Словом, весной 1930 года настроение мое было унылым и подавленным. И даже буйная радость, всегда возникавшая во мне перед приходом очередной весны, наполняя всего меня телячьим восторгом, не могла отвлечь от впервые заданного самому себе вопроса: как быть дальше?
Раньше подобные моменты растерянности легко разрешали взрослые. Мать в таких случаях говорила: "Успокойся, сынок, все пройдет, все рассосется!"
И вот наступил день, когда ты впервые понял, что ничего не рассасывается, ничего не проходит само по себе; как утихшая зубная боль не освобождает от неизбежного визита к врачу, так и вставший перед тобой однажды вопрос - что делать? - рано или поздно потребует обязательного ответа. И никуда от этого не денешься! Вопрос не рассосется, не исчезнет… Скорее наоборот - будет зреть, множиться и в конце концов превратится в проблему, требующую немедленного вмешательства. И когда этот момент наступит, тебе станет ясно, что детство кончилось, улетело безвозвратно…
…Игрушкой с перекрученным заводом
Спит наше детство где-то на полу!..
И как всякий конец есть начало чего-то нового, так и в моей жизни весна 1930 года знаменовала для меня приход следующей поры жизни, отрочества.
Бездумный, веселый, беззаботный этап моего жизненного марафона позади!.. Из школы я ушел, а что дальше?..
Впереди маячили горы.
А ведь совсем еще недавно в голубых небесах моего детства не было ни облачка. Учился помаленьку. Школьными науками себя не утруждал особенно. Для ума и сердца существовали куда более интересные занятия - улица!.. Олимпийский стадион моего детства!
Неизведанный, фантастический, влекущий мир! Звонкоголосое царство босоногой ребятни!
…"Казаки-разбойники", "лапта", "чижик", "фантики", "вышибаловка" и многие, многие другие упоительные игры раннего школьного детства…

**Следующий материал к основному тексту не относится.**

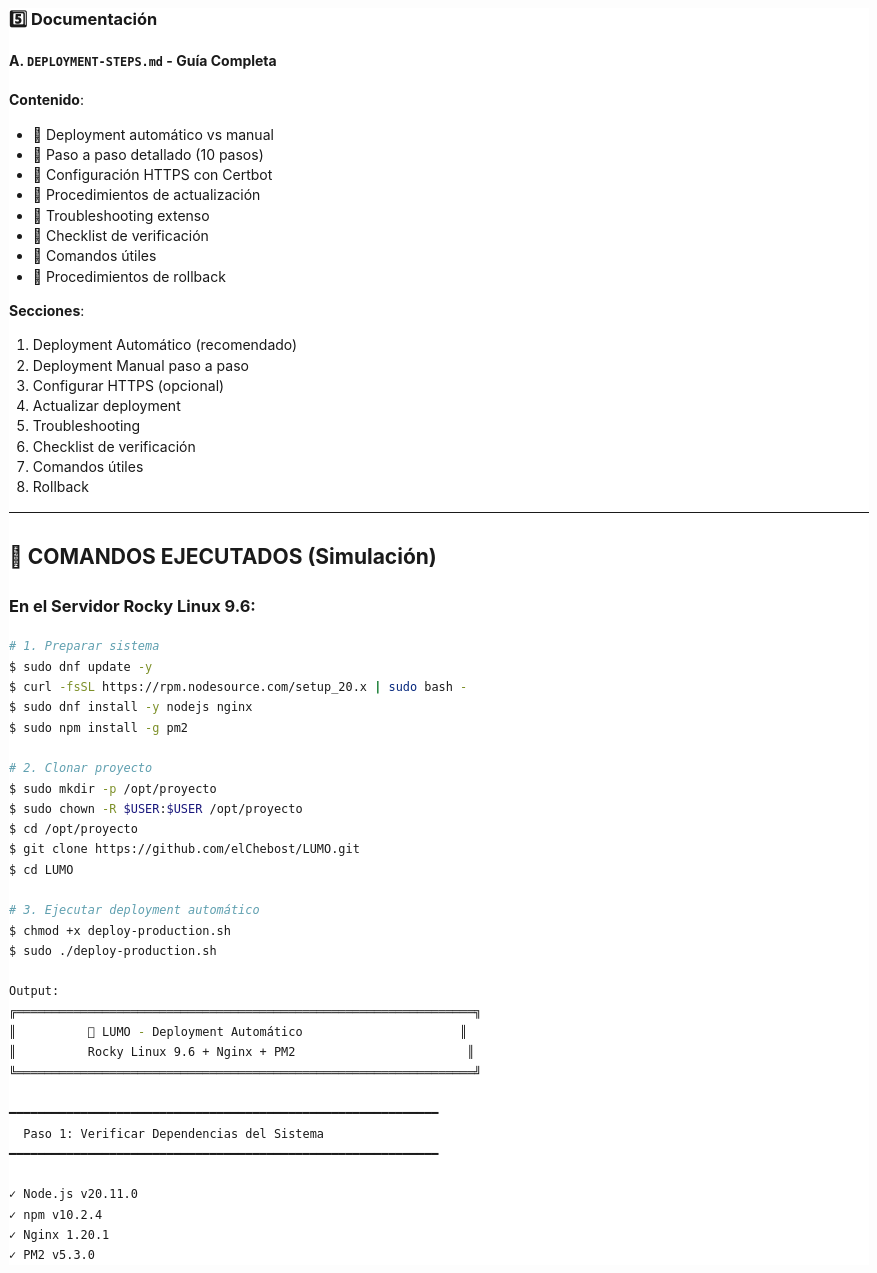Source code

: 
### 5️⃣ Documentación

#### A. `DEPLOYMENT-STEPS.md` - Guía Completa

**Contenido**:
- 📖 Deployment automático vs manual
- 📖 Paso a paso detallado (10 pasos)
- 📖 Configuración HTTPS con Certbot
- 📖 Procedimientos de actualización
- 📖 Troubleshooting extenso
- 📖 Checklist de verificación
- 📖 Comandos útiles
- 📖 Procedimientos de rollback

**Secciones**:
1. Deployment Automático (recomendado)
2. Deployment Manual paso a paso
3. Configurar HTTPS (opcional)
4. Actualizar deployment
5. Troubleshooting
6. Checklist de verificación
7. Comandos útiles
8. Rollback

---

## 🔧 COMANDOS EJECUTADOS (Simulación)

### En el Servidor Rocky Linux 9.6:

```bash
# 1. Preparar sistema
$ sudo dnf update -y
$ curl -fsSL https://rpm.nodesource.com/setup_20.x | sudo bash -
$ sudo dnf install -y nodejs nginx
$ sudo npm install -g pm2

# 2. Clonar proyecto
$ sudo mkdir -p /opt/proyecto
$ sudo chown -R $USER:$USER /opt/proyecto
$ cd /opt/proyecto
$ git clone https://github.com/elChebost/LUMO.git
$ cd LUMO

# 3. Ejecutar deployment automático
$ chmod +x deploy-production.sh
$ sudo ./deploy-production.sh

Output:
╔════════════════════════════════════════════════════════════════╗
║          🚀 LUMO - Deployment Automático                      ║
║          Rocky Linux 9.6 + Nginx + PM2                        ║
╚════════════════════════════════════════════════════════════════╝

━━━━━━━━━━━━━━━━━━━━━━━━━━━━━━━━━━━━━━━━━━━━━━━━━━━━━━━━━━━━
  Paso 1: Verificar Dependencias del Sistema
━━━━━━━━━━━━━━━━━━━━━━━━━━━━━━━━━━━━━━━━━━━━━━━━━━━━━━━━━━━━

✓ Node.js v20.11.0
✓ npm v10.2.4
✓ Nginx 1.20.1
✓ PM2 v5.3.0

```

Улица - особый мир, начинавшийся сразу же за стенами родительского дома. Это набережные Невы, сады, переулки, рынки, вокзалы, пригороды, взморье и прочие места, где мы носились с утра до вечера, появляясь дома с одной-единственной целью - поесть, да и то на минутку.
Двери в квартиру до самой ночи не запирались. Режима никакого.

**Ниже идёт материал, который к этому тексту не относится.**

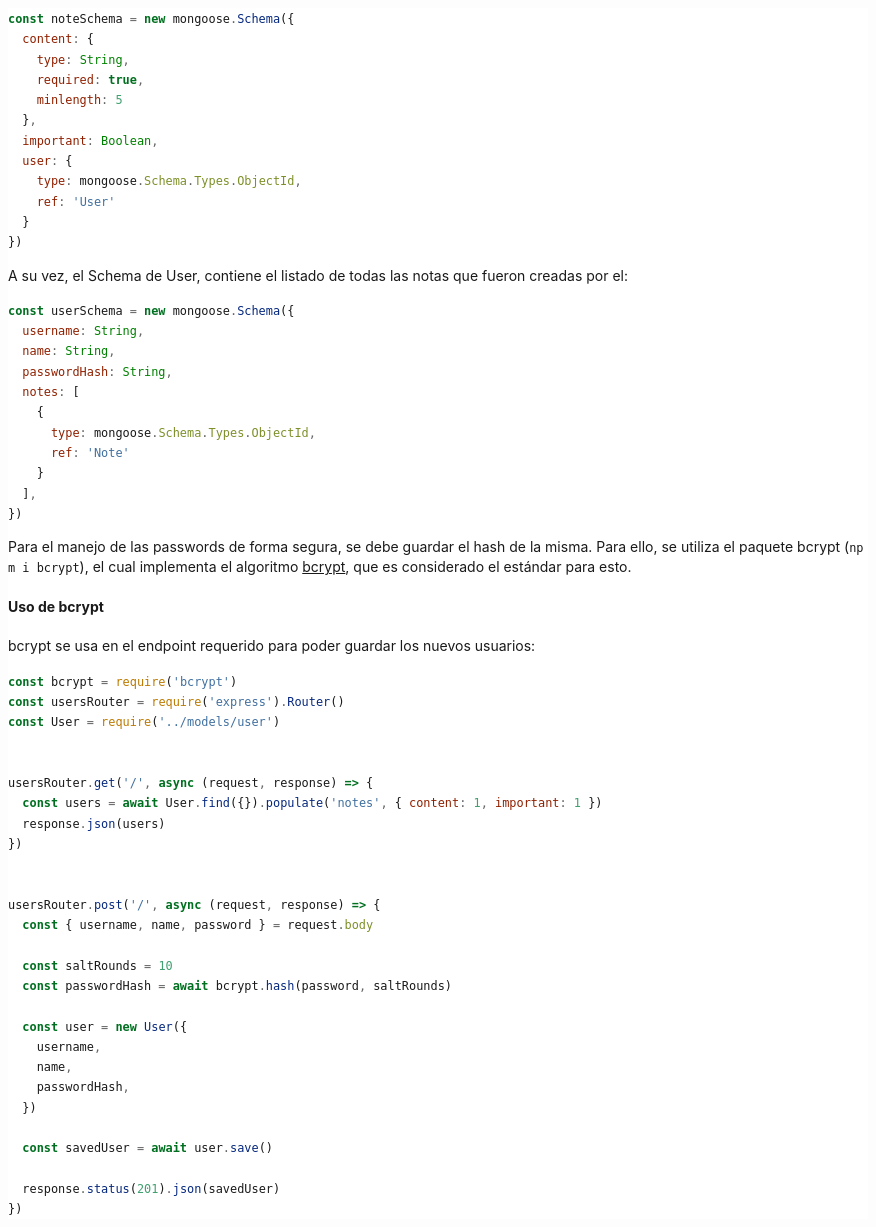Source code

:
 ```js
const noteSchema = new mongoose.Schema({
  content: {
    type: String,
    required: true,
    minlength: 5
  },
  important: Boolean,
  user: {
    type: mongoose.Schema.Types.ObjectId,
    ref: 'User'
  }
})
```

A su vez, el Schema de User, contiene el listado de todas las notas que fueron creadas por el:

```js
const userSchema = new mongoose.Schema({
  username: String,
  name: String,
  passwordHash: String,
  notes: [
    {
      type: mongoose.Schema.Types.ObjectId,
      ref: 'Note'
    }
  ],
})
```

Para el manejo de las passwords de forma segura, se debe guardar el hash de la misma. Para ello, se utiliza el paquete bcrypt (`npm i bcrypt`), el cual implementa el algoritmo [bcrypt](https://en.wikipedia.org/wiki/Bcrypt), que es considerado el estándar para esto.

#### Uso de bcrypt

bcrypt se usa en el endpoint requerido para poder guardar los nuevos usuarios:

```js
const bcrypt = require('bcrypt')
const usersRouter = require('express').Router()
const User = require('../models/user')


usersRouter.get('/', async (request, response) => {
  const users = await User.find({}).populate('notes', { content: 1, important: 1 })
  response.json(users)
})


usersRouter.post('/', async (request, response) => {
  const { username, name, password } = request.body

  const saltRounds = 10
  const passwordHash = await bcrypt.hash(password, saltRounds)

  const user = new User({
    username,
    name,
    passwordHash,
  })

  const savedUser = await user.save()

  response.status(201).json(savedUser)
})
```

Каждый мог есть что хотел, как хотел и когда хотел. Для этой цели между наружными дверьми в квартиру всегда ставилась огромная кастрюля щей, свежих или кислых. Чаще кислых (от времени они только хорошели). Щи варились сразу на неделю.
На уровне пола между дверьми стояла плетеная корзинища с сырыми яйцами, щедро пересыпанными конопляной шелухой для сохранности. Чем меньше в корзине оставалось яиц, тем дольше приходилось искать их и вылавливать, пропуская шелуху сквозь пальцы, как воду.

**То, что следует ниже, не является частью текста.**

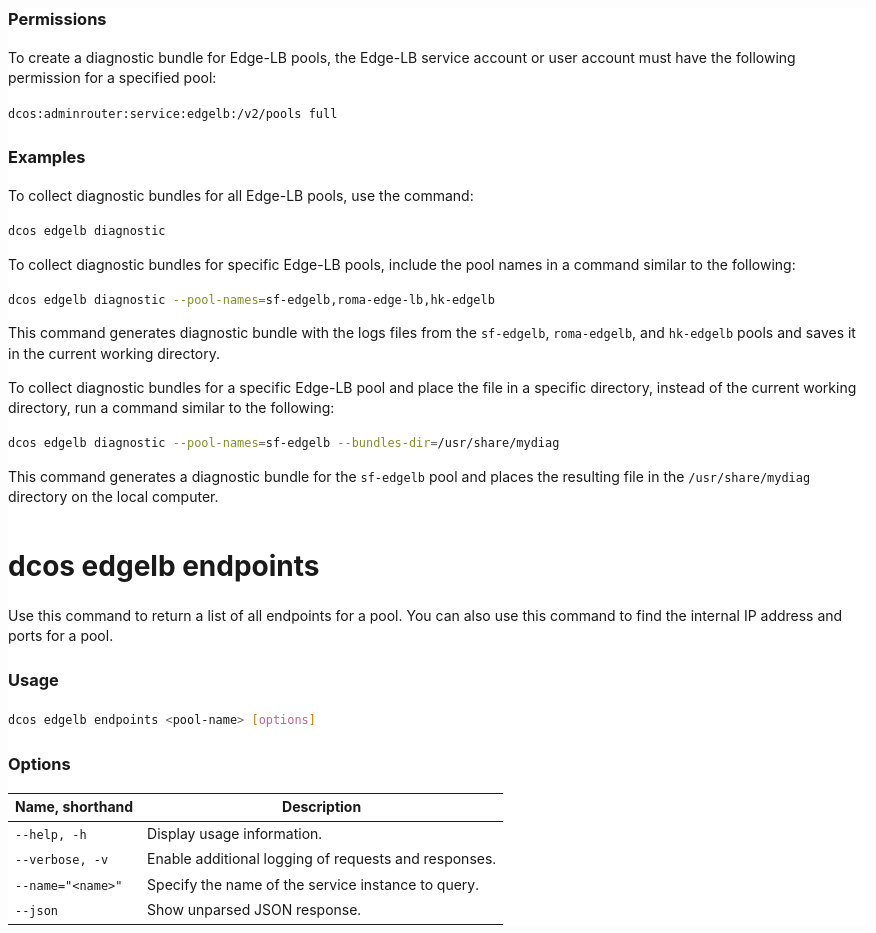 ### Permissions
To create a diagnostic bundle for Edge-LB pools, the Edge-LB service account or user account must have the following permission for a specified pool:

```
dcos:adminrouter:service:edgelb:/v2/pools full
```

### Examples
To collect diagnostic bundles for all Edge-LB pools, use the command:

```bash
dcos edgelb diagnostic
```

To collect diagnostic bundles for specific Edge-LB pools, include the pool names in a command similar to the following:

```bash
dcos edgelb diagnostic --pool-names=sf-edgelb,roma-edge-lb,hk-edgelb
```

This command generates diagnostic bundle with the logs files from the `sf-edgelb`, `roma-edgelb`, and `hk-edgelb` pools and saves it in the current working directory.

To collect diagnostic bundles for a specific Edge-LB pool and place the file in a specific directory, instead of the current working directory, run a command similar to the following:

```bash
dcos edgelb diagnostic --pool-names=sf-edgelb --bundles-dir=/usr/share/mydiag
```

This command generates a diagnostic bundle for the `sf-edgelb` pool and places the resulting file in the `/usr/share/mydiag` directory on the local computer.

# dcos edgelb endpoints
Use this command to return a list of all endpoints for a pool. You can also use this command to find the internal IP address and ports for a pool.

### Usage

```bash
dcos edgelb endpoints <pool-name> [options]
```

### Options

| Name, shorthand   | Description |
|-------------------|-------------|
| `--help, -h`      | Display usage information. |
| `--verbose, -v`   | Enable additional logging of requests and responses. |
| `--name="<name>"` | Specify the name of the service instance to query. |
| `--json`          | Show unparsed JSON response. |
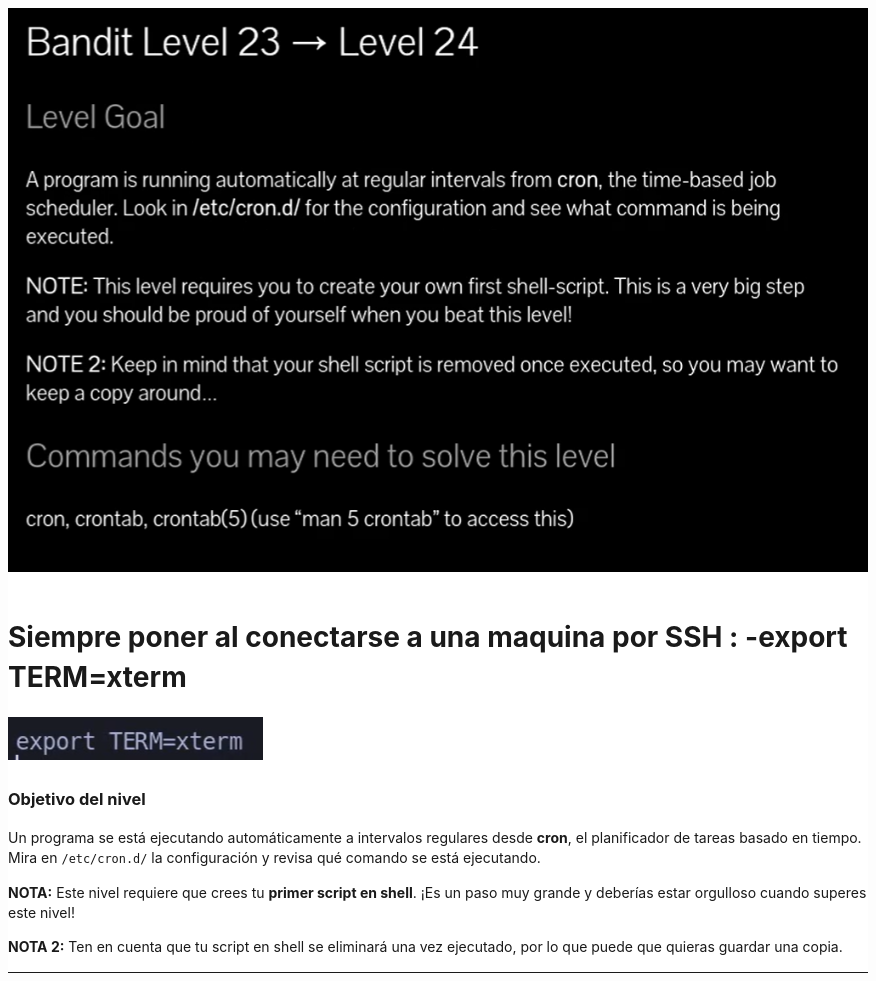 ﻿![Bandit Image](../../Imagenes/level-23-24-1.png)

# Siempre poner al conectarse a una maquina por SSH : -export TERM=xterm
![Bandit Image](../../Imagenes/bandit-banner.png)


### Objetivo del nivel

Un programa se está ejecutando automáticamente a intervalos regulares desde **cron**, el planificador de tareas basado en tiempo.  
Mira en `/etc/cron.d/` la configuración y revisa qué comando se está ejecutando.

**NOTA:** Este nivel requiere que crees tu **primer script en shell**. ¡Es un paso muy grande y deberías estar orgulloso cuando superes este nivel!

**NOTA 2:** Ten en cuenta que tu script en shell se eliminará una vez ejecutado, por lo que puede que quieras guardar una copia.

---
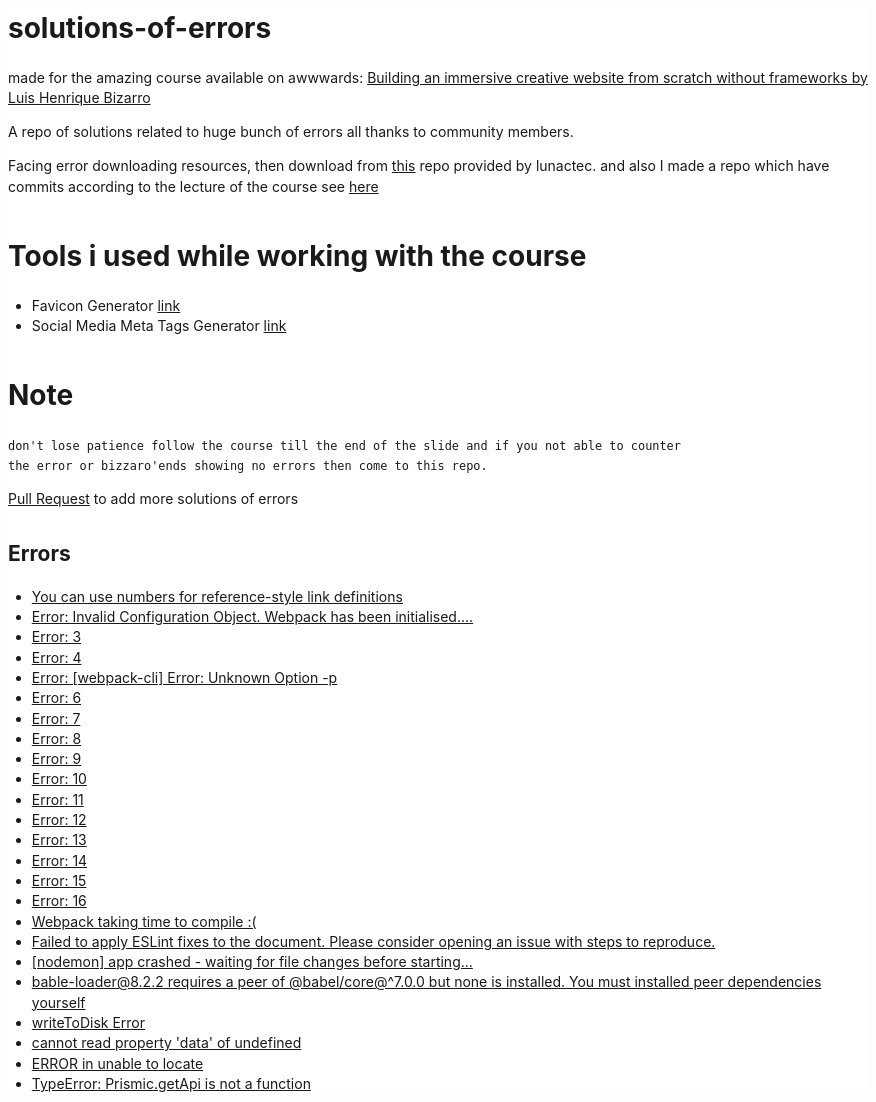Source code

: # solutions-of-errors

made for the amazing course available on awwwards: [Building an immersive creative website from scratch without frameworks by Luis Henrique Bizarro](https://www.awwwards.com/academy/course/building-an-immersive-creative-website-from-scratch-without-frameworks)

A repo of solutions related to huge bunch of errors
all thanks to community members.

Facing error downloading resources, then download from [this](https://github.com/LunacTec/floema_resources) repo provided by lunactec.
and also I made a repo which have commits according to the lecture of the course see [here](https://github.com/whizzbbig/webpack-boilerplate/commits/main)

# Tools i used while working with the course

- Favicon Generator [link](https://favicon.io/)
- Social Media Meta Tags Generator [link](https://metatags.io/)

# Note 
``` 
don't lose patience follow the course till the end of the slide and if you not able to counter
the error or bizzaro'ends showing no errors then come to this repo.
```

[Pull Request](https://github.com/whizzbbig/solutions-of-errors/pulls) to add more solutions of errors

## Errors 

- [You can use numbers for reference-style link definitions](#error-1)
- [Error: Invalid Configuration Object. Webpack has been initialised....](#error-2)
- [Error: 3](#error-3)
- [Error: 4](#error-4)
- [Error: [webpack-cli] Error: Unknown Option -p](#error-5)
- [Error: 6](#error-6)
- [Error: 7](#error-7)
- [Error: 8](#error-8)
- [Error: 9](#error-9)
- [Error: 10](#error-10)
- [Error: 11](#error-11)
- [Error: 12](#error-12)
- [Error: 13](#error-13)
- [Error: 14](#error-14)
- [Error: 15](#error-15)
- [Error: 16](#error-16)
- [Webpack taking time to compile :(](#error-17)
- [Failed to apply ESLint fixes to the document. Please consider opening an issue with steps to reproduce.](#error-18)
- [[nodemon] app crashed - waiting for file changes before starting...](#error-19)
- [bable-loader@8.2.2 requires a peer of @babel/core@^7.0.0 but none is installed. You must installed peer dependencies yourself](#error-20)
- [writeToDisk Error](#error-21)
- [cannot read property 'data' of undefined](#error-22)
- [ ERROR in unable to locate ](#error-23)
- [ TypeError: Prismic.getApi is not a function ](#error-24)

Матери было недосуг заниматься обедами. Она была добытчицей. Домашними делами занималась разве что в единственный свободный свой день - воскресенье. Все остальные дни недели мать вынуждена была сидеть на Андреевском рынке, у своих горшков и посуды, дожидаясь покупателей. Поражаюсь, как ее хватало на всех нас!
Одних малолетних иждивенцев набиралось за обеденным столом в воскресенье не меньше дюжины, не считая самих родителей и прочей родни, двоюродной и троюродной…
У матери была врожденная слабость опекать своих земляков. Она половину деревни, наверное, перетащила за свою жизнь в Ленинград. И всех их надо было устроить, приголубить, накормить…
Заботы ее не кончались одним нашим пропитанием… Одежда буквально горела на нас. Особенно не напастись было штанов и обуви.